The FDA has announced that it intends to make final a rule about generic labeling in July 2016.
The FDA has announced that it intends to make final a rule about generic labeling in July 2016. The controversial rule will allow generics manufacturers to independently update labeling with new safety information without prior FDA review—just as their branded counterparts have been able to do for many years.
The rule, “Supplemental Applications Proposing Specific Labeling Changes for Approved Drugs and Biological Products,” has received more than 23,000 comments since it was first introduced in November 2013. The introduction followed a Supreme Court decision in a high-profile case regarding liability claims and generic drug safety labels. The court determined that generic drug manufacturers could not be held responsible for failing to warn patients about postmarket safety changes because they must reproduce the originator’s product label exactly and cannot change labels without FDA approval.

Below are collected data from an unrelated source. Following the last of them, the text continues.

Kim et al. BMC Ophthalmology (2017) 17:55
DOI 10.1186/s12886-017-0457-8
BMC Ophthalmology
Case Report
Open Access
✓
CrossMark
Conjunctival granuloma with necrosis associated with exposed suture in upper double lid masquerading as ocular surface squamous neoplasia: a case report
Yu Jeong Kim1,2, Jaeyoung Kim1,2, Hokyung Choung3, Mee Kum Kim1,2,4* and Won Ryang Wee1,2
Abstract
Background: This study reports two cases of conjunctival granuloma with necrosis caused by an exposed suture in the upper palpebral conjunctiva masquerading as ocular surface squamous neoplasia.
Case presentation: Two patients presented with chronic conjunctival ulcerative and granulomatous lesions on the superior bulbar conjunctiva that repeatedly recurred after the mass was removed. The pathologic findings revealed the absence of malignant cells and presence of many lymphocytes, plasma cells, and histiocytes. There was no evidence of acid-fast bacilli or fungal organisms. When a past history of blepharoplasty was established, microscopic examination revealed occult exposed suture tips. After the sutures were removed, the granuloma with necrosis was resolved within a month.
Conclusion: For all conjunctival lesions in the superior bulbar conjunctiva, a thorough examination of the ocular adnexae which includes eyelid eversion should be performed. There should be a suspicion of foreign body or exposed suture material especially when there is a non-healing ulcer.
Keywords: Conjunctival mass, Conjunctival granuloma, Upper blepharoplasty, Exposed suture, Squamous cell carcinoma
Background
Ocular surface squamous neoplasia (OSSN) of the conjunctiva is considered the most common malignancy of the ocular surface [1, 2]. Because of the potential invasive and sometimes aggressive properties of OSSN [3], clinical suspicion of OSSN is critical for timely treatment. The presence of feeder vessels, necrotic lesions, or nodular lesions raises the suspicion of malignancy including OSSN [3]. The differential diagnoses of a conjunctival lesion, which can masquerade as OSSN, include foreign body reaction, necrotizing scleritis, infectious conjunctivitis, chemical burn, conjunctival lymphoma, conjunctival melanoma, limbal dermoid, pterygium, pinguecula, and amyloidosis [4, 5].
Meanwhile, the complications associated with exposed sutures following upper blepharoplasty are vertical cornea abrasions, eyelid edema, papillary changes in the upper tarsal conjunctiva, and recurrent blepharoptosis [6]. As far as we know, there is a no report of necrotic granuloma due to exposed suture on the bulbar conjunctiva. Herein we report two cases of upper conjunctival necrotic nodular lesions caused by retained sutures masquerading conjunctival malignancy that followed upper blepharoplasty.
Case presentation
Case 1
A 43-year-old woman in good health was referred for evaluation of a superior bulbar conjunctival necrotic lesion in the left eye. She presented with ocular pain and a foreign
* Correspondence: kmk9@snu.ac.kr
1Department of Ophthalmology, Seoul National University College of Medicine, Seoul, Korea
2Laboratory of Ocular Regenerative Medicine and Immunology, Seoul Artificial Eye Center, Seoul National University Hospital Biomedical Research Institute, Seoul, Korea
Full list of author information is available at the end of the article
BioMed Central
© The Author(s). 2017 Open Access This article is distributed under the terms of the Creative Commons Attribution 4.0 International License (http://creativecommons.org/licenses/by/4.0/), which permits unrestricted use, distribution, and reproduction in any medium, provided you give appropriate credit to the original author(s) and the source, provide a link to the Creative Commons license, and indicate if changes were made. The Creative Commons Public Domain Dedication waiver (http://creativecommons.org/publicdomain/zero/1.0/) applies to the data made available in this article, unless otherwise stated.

Currently, the regulatory difference between abbreviated new drug application (ANDA) holders and NDA or biologics license application (BLA) holders is that a consumer can bring a product liability action for “failure to warn” against NDA or BLA holders, but generally not against an ANDA holder.

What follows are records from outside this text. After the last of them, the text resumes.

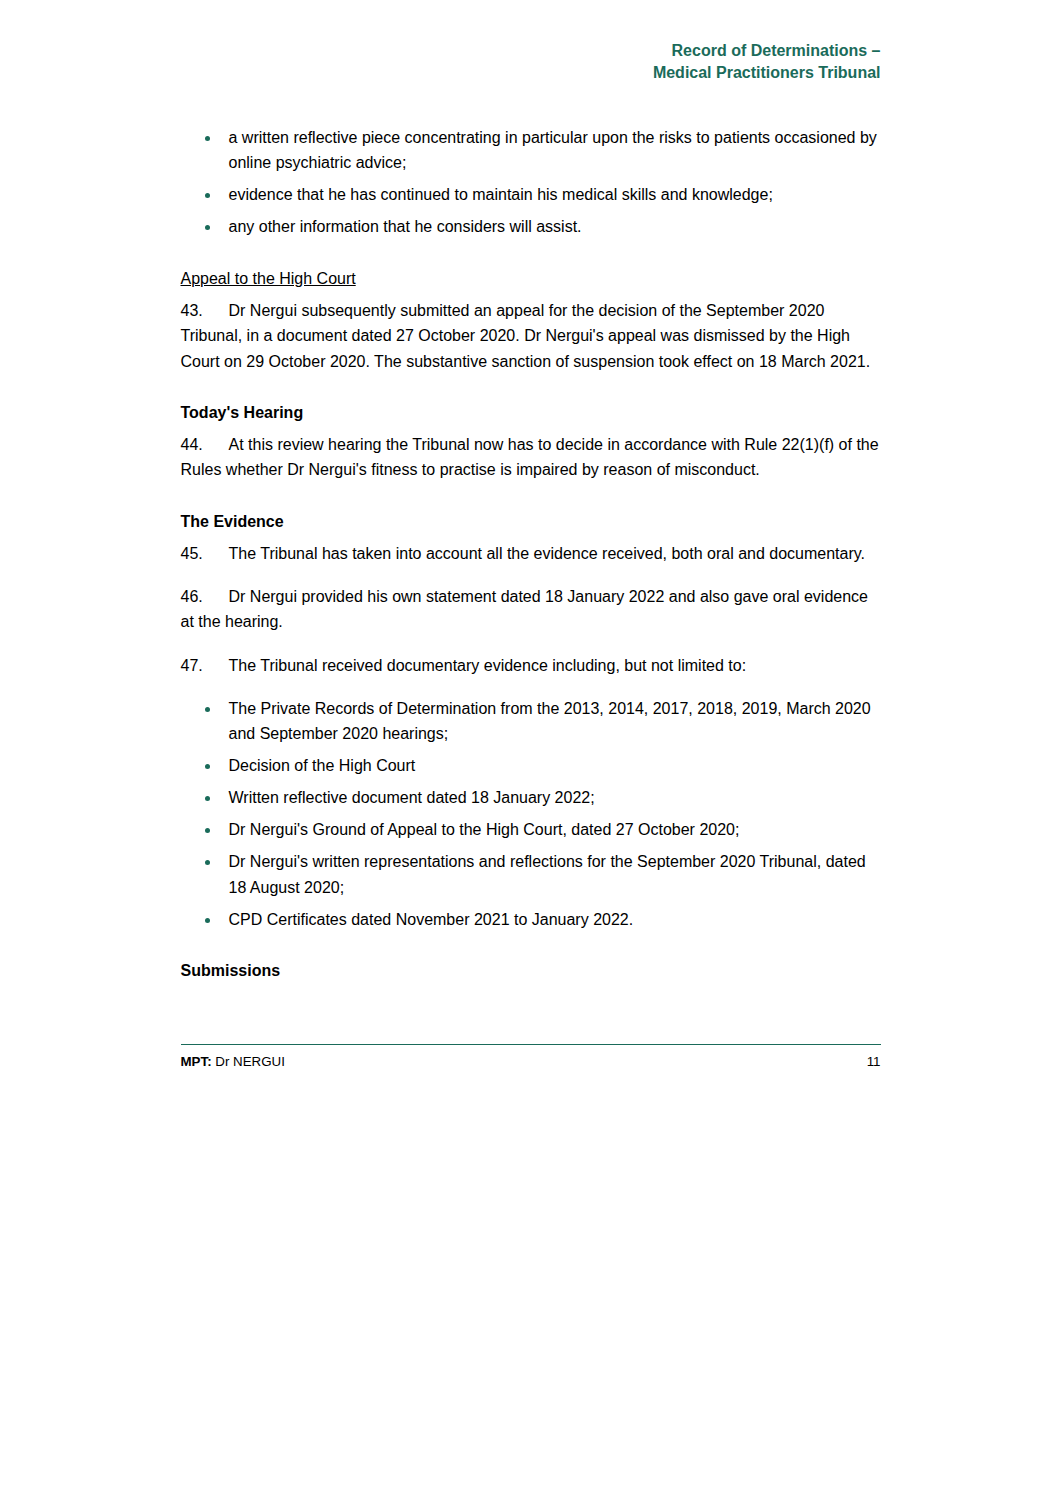Record of Determinations –
Medical Practitioners Tribunal
a written reflective piece concentrating in particular upon the risks to patients occasioned by online psychiatric advice;
evidence that he has continued to maintain his medical skills and knowledge;
any other information that he considers will assist.
Appeal to the High Court
43. Dr Nergui subsequently submitted an appeal for the decision of the September 2020 Tribunal, in a document dated 27 October 2020. Dr Nergui's appeal was dismissed by the High Court on 29 October 2020. The substantive sanction of suspension took effect on 18 March 2021.
Today's Hearing
44. At this review hearing the Tribunal now has to decide in accordance with Rule 22(1)(f) of the Rules whether Dr Nergui's fitness to practise is impaired by reason of misconduct.
The Evidence
45. The Tribunal has taken into account all the evidence received, both oral and documentary.
46. Dr Nergui provided his own statement dated 18 January 2022 and also gave oral evidence at the hearing.
47. The Tribunal received documentary evidence including, but not limited to:
The Private Records of Determination from the 2013, 2014, 2017, 2018, 2019, March 2020 and September 2020 hearings;
Decision of the High Court
Written reflective document dated 18 January 2022;
Dr Nergui's Ground of Appeal to the High Court, dated 27 October 2020;
Dr Nergui's written representations and reflections for the September 2020 Tribunal, dated 18 August 2020;
CPD Certificates dated November 2021 to January 2022.
Submissions
MPT: Dr NERGUI 11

If finalized, the rule would allow a generic drug sponsor to immediately issue a labeling change for any safety-related change. The labeling-change application would have to include information about the basis for the change and available data to support to change— such as adverse data. According to the FDA, “The rule change may encourage generic drug companies to participate more actively with FDA in ensuring the timeliness, accuracy, and completeness of drug safety labeling in accordance with current regulatory requirements.”
The opposition to the rule has been very vocal. A 2014 study conducted by economic consulting firm Matrix Global Advisors and commissioned by the Generic Pharmaceutical Association examined the costs associated with the rule and the impact on private generic drug spending. The report results showed that changing drug-labeling permissions would add $4 billion to the nation’s annual health care costs, including $1.5 billion to government health programs and $2.5 billion to private health insurance.
Gordon Johnston, former deputy director of the FDA Office of Generic Drugs, said during a congressional briefing, “This proposal directly undermines the ‘sameness’ of generics and their brand counterparts—a fundamental scientific principle that is the very cornerstone of the successes of generic medicines in the last 30 years. The proposed rule paves the way for different versions of safety information for the same products, undermining the important principle of consistency. Disregarding decades of regulatory stability in this way will create unwarranted confusion, raises patient safety concerns, and threatens the system that created thousands of affordable options for consumers.”
Patient advocates, on the other hand, say timely access to updated safety information is critical. In a statement, Michael Carome, MD, director of the Public Citizen Health Research Group, called on the FDA to “resist pressure from the pharmaceutical industry and finalize a rule that will protect patients…The agency should move expeditiously to finalize the proposed rule.”
Beyond its effect on patients, the rule may also mean that pharmacists and other health providers could be exposed to state-law tort lawsuits and liable because of the particular brand name or generic drug they choose to dispense. The FDA has said it will continue accepting comments over the next few months. The announcement comes shortly after the FDA approved a rule that allows the agency to approve a generic application based on draft labeling.